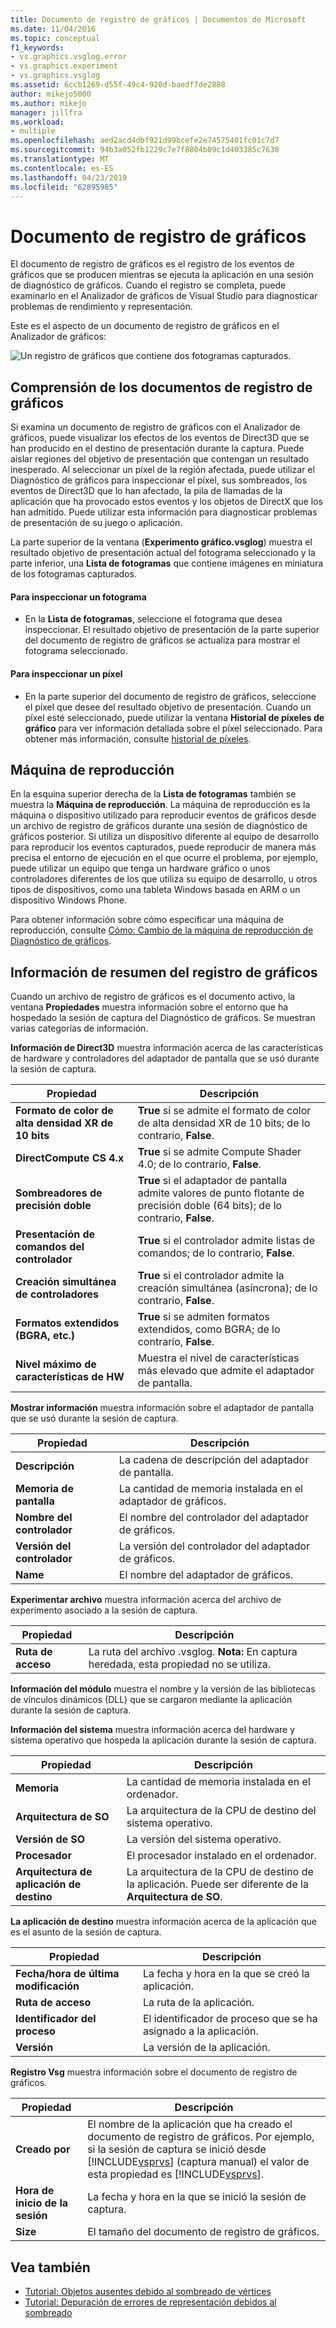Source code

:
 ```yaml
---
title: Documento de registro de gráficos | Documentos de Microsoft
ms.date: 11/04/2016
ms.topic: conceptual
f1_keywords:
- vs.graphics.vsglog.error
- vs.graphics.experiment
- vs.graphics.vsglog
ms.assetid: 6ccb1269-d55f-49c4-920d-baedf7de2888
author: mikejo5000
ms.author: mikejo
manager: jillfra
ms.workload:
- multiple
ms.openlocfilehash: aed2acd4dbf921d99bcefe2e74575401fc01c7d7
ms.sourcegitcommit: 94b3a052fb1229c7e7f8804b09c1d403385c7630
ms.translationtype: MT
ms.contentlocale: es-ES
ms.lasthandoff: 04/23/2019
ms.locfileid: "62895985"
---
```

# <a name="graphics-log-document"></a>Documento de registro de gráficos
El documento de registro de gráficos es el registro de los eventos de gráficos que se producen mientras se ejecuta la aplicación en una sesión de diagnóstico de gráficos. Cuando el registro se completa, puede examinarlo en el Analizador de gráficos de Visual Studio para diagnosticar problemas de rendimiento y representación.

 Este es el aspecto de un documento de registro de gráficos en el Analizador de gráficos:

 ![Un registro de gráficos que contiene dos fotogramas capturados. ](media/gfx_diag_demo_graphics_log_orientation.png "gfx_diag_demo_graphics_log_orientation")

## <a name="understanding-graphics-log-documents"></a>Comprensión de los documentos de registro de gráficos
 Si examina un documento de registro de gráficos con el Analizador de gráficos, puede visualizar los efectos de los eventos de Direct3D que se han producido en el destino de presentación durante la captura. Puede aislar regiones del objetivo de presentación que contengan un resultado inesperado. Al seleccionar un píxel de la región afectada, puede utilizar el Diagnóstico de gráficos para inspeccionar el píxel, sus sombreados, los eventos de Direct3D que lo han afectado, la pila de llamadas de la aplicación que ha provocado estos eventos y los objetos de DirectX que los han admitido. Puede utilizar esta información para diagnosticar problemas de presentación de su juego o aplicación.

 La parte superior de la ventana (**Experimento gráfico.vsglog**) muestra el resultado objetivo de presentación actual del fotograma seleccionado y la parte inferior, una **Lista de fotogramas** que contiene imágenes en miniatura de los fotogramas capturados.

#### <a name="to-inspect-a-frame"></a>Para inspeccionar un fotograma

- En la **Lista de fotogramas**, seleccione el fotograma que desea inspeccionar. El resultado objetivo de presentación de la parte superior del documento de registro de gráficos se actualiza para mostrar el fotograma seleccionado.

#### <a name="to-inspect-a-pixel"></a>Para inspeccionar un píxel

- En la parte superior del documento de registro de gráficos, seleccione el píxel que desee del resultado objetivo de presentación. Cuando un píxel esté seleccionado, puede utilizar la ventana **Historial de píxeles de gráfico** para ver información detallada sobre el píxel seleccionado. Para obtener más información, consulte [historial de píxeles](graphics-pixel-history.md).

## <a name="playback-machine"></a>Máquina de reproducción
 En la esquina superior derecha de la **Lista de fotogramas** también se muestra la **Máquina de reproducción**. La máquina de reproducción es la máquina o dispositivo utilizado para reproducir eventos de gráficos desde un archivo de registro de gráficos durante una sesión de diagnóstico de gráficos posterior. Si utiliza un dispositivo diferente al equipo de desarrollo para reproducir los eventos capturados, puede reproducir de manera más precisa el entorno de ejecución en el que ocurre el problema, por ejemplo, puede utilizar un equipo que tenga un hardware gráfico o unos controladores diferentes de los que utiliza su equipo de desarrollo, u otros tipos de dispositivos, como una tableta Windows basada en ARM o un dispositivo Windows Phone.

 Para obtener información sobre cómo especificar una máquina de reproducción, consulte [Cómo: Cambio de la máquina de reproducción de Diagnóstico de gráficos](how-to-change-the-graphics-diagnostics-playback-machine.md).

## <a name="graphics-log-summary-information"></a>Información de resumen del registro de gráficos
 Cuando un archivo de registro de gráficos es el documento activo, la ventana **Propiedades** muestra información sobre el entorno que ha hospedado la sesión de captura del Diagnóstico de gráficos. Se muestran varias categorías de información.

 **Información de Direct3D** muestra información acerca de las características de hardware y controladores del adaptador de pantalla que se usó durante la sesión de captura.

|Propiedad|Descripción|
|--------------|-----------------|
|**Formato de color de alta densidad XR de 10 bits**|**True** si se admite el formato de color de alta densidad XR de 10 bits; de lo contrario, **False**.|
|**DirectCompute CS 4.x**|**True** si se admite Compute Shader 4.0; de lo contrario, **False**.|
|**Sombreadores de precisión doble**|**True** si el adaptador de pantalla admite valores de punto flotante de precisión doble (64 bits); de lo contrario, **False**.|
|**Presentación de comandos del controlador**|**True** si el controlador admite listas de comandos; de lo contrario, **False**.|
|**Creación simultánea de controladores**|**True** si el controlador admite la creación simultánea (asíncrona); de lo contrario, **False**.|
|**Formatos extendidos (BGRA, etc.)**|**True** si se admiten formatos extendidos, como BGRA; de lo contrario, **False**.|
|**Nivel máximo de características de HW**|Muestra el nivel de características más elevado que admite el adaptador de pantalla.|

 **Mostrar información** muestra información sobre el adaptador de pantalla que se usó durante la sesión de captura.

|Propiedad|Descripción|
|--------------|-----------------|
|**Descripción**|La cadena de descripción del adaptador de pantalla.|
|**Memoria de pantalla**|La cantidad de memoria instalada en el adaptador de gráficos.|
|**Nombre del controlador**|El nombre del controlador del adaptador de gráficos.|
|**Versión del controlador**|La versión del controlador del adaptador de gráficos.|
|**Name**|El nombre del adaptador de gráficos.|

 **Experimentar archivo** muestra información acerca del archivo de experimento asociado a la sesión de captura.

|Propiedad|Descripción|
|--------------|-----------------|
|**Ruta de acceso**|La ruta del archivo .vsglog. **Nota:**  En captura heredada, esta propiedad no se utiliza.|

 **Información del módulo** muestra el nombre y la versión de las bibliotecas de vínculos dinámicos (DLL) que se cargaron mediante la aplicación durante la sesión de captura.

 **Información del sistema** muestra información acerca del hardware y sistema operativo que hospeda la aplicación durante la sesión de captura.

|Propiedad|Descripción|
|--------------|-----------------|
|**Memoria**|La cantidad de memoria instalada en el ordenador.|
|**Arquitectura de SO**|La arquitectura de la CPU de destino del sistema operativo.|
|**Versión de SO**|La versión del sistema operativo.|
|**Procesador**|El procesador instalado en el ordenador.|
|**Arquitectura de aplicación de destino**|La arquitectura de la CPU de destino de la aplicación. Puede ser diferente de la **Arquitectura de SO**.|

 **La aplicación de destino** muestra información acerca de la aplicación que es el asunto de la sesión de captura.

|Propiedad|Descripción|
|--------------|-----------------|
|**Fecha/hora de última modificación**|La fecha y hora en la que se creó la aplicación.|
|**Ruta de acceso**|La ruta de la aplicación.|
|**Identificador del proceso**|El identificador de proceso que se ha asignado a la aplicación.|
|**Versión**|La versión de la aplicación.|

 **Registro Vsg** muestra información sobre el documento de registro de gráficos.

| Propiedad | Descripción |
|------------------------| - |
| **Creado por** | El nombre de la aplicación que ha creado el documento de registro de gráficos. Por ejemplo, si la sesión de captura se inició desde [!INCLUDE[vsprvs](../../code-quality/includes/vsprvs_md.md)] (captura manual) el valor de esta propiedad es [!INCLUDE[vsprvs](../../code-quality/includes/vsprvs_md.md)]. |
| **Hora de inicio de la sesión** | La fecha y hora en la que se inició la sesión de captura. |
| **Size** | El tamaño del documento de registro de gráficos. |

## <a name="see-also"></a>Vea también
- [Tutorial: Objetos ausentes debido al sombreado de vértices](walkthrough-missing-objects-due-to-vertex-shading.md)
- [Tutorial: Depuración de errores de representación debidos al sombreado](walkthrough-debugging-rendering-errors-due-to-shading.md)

○ ○ ○ ○ ○

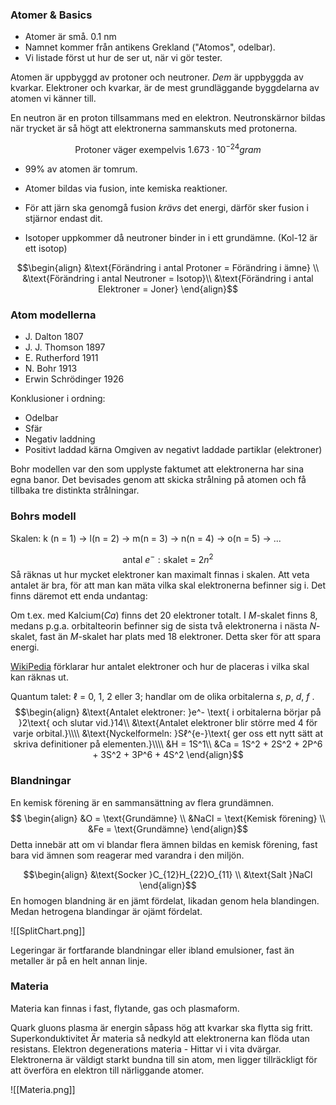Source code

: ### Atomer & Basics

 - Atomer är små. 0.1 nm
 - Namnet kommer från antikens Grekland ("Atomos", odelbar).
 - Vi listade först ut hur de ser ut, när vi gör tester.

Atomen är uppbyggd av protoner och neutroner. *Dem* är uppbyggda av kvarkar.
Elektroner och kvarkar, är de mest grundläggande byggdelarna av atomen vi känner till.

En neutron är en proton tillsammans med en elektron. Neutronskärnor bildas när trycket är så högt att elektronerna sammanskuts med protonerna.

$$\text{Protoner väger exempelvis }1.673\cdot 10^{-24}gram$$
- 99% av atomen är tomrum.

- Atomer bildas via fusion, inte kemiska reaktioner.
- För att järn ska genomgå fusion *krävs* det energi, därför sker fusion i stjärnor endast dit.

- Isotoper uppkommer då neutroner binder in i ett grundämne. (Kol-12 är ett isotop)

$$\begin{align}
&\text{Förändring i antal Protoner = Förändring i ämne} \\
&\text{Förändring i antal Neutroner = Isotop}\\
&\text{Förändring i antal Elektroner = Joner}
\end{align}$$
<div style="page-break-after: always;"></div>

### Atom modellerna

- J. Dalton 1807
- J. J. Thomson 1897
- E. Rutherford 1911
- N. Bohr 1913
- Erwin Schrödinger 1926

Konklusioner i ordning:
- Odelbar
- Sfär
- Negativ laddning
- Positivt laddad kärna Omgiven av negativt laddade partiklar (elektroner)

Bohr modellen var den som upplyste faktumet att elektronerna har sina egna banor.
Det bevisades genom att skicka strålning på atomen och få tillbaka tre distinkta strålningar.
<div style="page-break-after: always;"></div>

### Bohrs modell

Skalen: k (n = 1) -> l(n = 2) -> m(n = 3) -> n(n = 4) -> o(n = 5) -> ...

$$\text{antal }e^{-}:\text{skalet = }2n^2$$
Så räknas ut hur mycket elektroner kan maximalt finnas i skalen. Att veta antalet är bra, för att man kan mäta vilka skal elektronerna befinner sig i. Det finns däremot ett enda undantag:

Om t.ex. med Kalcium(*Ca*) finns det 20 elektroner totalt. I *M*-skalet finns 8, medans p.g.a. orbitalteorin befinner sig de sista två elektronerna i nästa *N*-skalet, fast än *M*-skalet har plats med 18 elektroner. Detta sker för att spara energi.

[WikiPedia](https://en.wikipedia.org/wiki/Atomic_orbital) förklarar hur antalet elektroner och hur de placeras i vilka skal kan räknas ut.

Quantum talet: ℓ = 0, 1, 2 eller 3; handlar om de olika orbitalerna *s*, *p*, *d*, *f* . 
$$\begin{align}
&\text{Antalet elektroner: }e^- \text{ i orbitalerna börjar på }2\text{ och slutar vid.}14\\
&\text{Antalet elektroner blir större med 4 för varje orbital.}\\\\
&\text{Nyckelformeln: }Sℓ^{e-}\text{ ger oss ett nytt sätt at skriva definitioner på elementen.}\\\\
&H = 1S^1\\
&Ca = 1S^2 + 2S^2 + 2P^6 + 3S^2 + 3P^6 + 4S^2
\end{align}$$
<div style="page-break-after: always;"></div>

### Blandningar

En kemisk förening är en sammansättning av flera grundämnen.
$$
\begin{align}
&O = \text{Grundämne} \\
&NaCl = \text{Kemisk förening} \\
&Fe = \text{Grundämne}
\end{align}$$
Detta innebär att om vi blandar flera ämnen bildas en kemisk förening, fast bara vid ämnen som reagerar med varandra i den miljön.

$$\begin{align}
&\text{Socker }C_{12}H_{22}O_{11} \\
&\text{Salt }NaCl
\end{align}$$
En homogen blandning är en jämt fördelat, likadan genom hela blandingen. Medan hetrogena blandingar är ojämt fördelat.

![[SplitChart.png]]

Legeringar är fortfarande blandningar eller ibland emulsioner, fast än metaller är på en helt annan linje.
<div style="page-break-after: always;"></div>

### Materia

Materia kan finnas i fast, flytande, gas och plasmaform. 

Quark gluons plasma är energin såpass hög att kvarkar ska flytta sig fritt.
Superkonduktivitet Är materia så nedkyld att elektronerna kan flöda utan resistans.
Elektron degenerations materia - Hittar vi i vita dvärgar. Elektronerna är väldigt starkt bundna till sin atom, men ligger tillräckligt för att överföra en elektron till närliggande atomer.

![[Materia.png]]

○ ○ ○ ○ ○

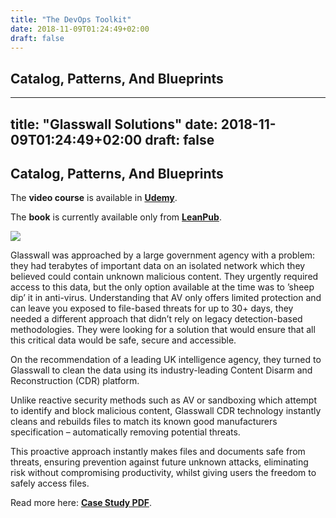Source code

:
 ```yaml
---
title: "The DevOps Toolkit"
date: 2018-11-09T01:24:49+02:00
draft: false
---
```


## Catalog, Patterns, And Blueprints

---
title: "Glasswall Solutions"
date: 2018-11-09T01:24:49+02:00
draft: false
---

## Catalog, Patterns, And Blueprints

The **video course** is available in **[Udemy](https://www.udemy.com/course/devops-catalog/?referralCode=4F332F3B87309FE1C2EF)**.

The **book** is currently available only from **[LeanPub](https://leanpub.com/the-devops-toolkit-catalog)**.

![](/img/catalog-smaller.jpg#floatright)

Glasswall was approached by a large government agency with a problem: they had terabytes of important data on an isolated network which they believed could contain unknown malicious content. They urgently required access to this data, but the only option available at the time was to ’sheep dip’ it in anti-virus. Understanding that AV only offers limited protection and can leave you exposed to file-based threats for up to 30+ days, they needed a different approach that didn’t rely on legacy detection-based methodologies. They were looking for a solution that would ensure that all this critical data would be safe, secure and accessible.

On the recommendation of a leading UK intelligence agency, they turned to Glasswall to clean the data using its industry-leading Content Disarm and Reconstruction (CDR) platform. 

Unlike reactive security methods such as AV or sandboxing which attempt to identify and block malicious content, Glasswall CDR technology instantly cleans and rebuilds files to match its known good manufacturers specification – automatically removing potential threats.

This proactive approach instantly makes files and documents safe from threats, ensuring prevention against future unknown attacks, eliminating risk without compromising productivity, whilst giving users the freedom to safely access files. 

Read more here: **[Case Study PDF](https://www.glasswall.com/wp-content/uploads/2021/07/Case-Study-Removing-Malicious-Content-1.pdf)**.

○ ○ ○ ○ ○

» **Exercise details**
Pull every line with "Memoria" from the records.

» **Answer below**
|**Memoria de pantalla**|La cantidad de memoria instalada en el adaptador de gráficos.|
|**Memoria**|La cantidad de memoria instalada en el ordenador.|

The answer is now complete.